Thursday, March 19, 2009

Ethanol removal from reaction–separation integration

The reaction–separation integration is an attractive alternative for the intensification of ethanol fermentation processes. When ethanol is removed in-situ, the product inhibition will be reduced.The methods to remove ethanol from fermented broth are listed as follows:

· Vacuum extraction, which can be conducted by coupling of fermentor vessel with a vacuum chamber extracting the more volatile ethanol from fermentation broth which allows the partial product removal and the increase of overall process productivity.

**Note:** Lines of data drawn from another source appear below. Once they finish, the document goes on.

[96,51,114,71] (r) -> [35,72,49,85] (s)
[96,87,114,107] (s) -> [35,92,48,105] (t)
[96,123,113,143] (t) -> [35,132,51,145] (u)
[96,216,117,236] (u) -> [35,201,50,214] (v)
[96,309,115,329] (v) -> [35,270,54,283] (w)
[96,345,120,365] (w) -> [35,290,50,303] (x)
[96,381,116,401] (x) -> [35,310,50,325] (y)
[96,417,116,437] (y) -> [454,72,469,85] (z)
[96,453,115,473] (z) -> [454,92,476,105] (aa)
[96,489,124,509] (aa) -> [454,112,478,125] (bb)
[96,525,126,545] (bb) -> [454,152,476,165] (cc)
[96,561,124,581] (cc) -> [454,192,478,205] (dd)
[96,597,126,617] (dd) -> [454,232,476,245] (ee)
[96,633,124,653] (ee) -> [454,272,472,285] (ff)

· Gas stripping to increase the concentration of sugars in the stream feeding the fermentor and improvement of improves liquid circulation and mass transfer.
· Membrane separation. For example, ceramic membranes can be used to filter cell biomass and remove ethanol during the fermentation.The removed ethanol is then distilled and the resulted bottoms are recycled to the culture broth resulting in a drastic reduction of generated wastewater. The coupling of fermentation with the pervaporation is another case to remove produced ethanol and reduce the natural inhibition of the cell growth caused by high concentrations of ethanol product.

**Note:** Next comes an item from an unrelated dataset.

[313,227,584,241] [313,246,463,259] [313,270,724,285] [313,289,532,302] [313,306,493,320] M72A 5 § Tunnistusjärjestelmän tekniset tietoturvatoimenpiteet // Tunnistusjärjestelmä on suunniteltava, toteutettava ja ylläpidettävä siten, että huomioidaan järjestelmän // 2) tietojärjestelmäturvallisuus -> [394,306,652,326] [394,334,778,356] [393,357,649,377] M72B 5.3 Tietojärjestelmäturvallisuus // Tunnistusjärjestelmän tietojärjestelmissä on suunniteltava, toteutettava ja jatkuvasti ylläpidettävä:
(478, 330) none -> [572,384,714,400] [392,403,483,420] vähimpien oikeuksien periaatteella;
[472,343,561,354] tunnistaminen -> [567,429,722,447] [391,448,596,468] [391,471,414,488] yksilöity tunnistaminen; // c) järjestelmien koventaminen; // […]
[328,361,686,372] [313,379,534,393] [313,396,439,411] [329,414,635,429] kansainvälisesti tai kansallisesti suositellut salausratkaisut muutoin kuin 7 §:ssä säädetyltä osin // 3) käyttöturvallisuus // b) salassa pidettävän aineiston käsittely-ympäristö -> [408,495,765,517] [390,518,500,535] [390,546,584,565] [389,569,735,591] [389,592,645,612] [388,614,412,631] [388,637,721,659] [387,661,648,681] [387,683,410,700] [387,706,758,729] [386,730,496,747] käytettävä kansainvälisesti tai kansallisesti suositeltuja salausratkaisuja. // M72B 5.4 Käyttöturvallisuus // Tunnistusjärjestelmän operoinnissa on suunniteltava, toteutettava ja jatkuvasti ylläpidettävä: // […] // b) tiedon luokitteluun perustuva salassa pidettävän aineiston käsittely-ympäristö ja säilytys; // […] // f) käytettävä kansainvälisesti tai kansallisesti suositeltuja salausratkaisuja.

In membrane distillation, aqueous solution is heated for vapor formation, which go through a hydrophobic porous membrane favoring the pass of vapors of ethanol (that is more volatile) related to the vapors of water. The process driving force is the gradient of partial pressures mainly caused by the difference of temperatures across the membrane.
Liquid extraction is to use an extractive biocompatible agent (solvent) that favors the migration of ethanol to solvent phase, a process known as extractive fermentation.
Hopefully,we will have lab or trial date rather than just modeling for the evaluation, right?